Read the previous chapters here:
We went into labour fully expecting to get Xander out through normal means. Throughout the 30-hour ordeal, we went from induced normal delivery plan, to assisted delivery, to C-section. The one thing that’s consistent about the way me and my wife do things – be it cable TV channels to buffet lines, and even now in labour – is that we have to try EVERYTHING. And so we managed to do it again this time, even if it was not intended.
But both our hearts dropped when we heard the doctor say the C-word ever so solemnly in the middle of the night. The look of disappointment mixed in with fear washed over my wife’s face, and for me, the thought of a C-section after all the effort we put through trying to keep the delivery normal sent my mind reeling into a tailspin. They prepped my wife for the surgery, and I was ushered out of the room hastily as my wife signed the consent form for the procedure.
The doctor did, however, tell me I could go into the operating theatre to watch. It wasn’t so much of giving permission though, as it was insistence. It seemed after being by my wife’s side the entire time, this is more of an entitlement than a privilege. But it was an entitlement I sort of wished could be handled a bit more subtly.

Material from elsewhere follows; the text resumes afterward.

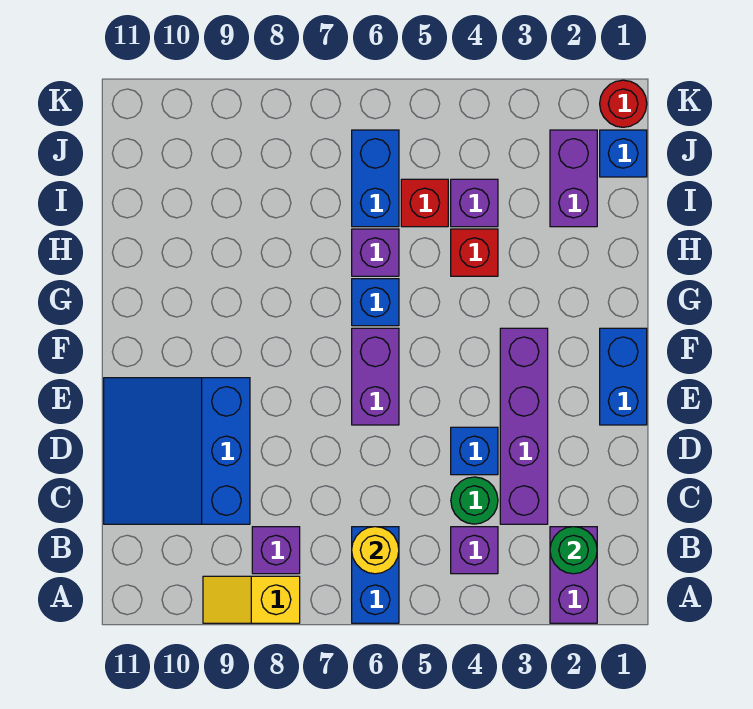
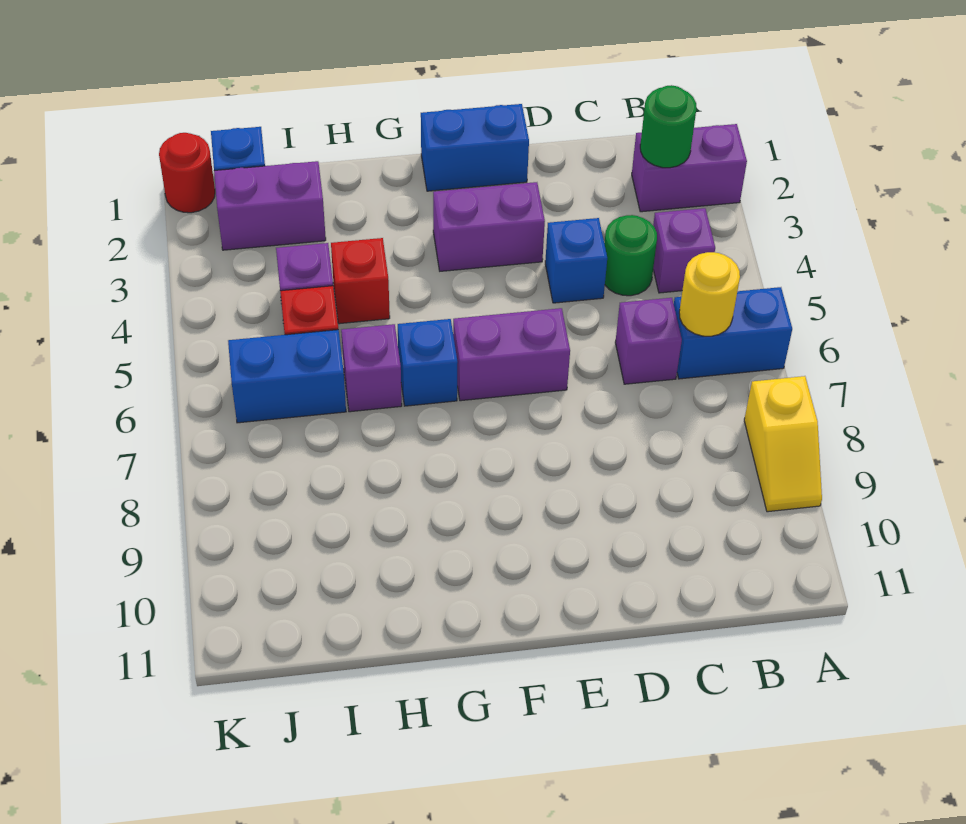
purple 1x1 brick [252,527,300,574] -> purple 1x1 brick moved to [615,298,682,384]
purple 1x4 brick [500,328,548,524] -> purple 1x2 brick [433,182,545,271]
blue 3x3 slope [104,378,250,524] -> none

They got me into a surgical space suit, but I was too tall and broke the zipper, so they had to tape up the front of my suit. Then they brought me into the theatre, and I saw the surgical assistant and our gynae, ready to start, together with the anaesthetist over my wife’s head, and my wife – awake.
My God, she was awake.
During the surgery, I realised she was awake by choice, because she kept refusing the anaesthetist during the surgery whenever he offered to put her under (he asked her about 4-5 times). She wanted to make sure the baby came out all right, and wanted to be conscious when the baby made his first cry. I cannot go into detail about how excruciating the whole process went, but I will say this for all fathers who are likely to go through the same thing as I did; no amount of love will be enough to express how much you feel for your wife after seeing the sacrifices she will go through to bring a life you both created into the world.
After it was all done, I went back to the ward with my son, and after seeing him wheeled into the nursery, the only thought I had in my mind was whether my wife was all right. 45 minutes later, my wife was wheeled into the ward. As she was moved into her bed and I was allowed back into her room, I sat down next to her, held her hand, and cried.
It marked the end of an ordeal, and the beginning of a new story.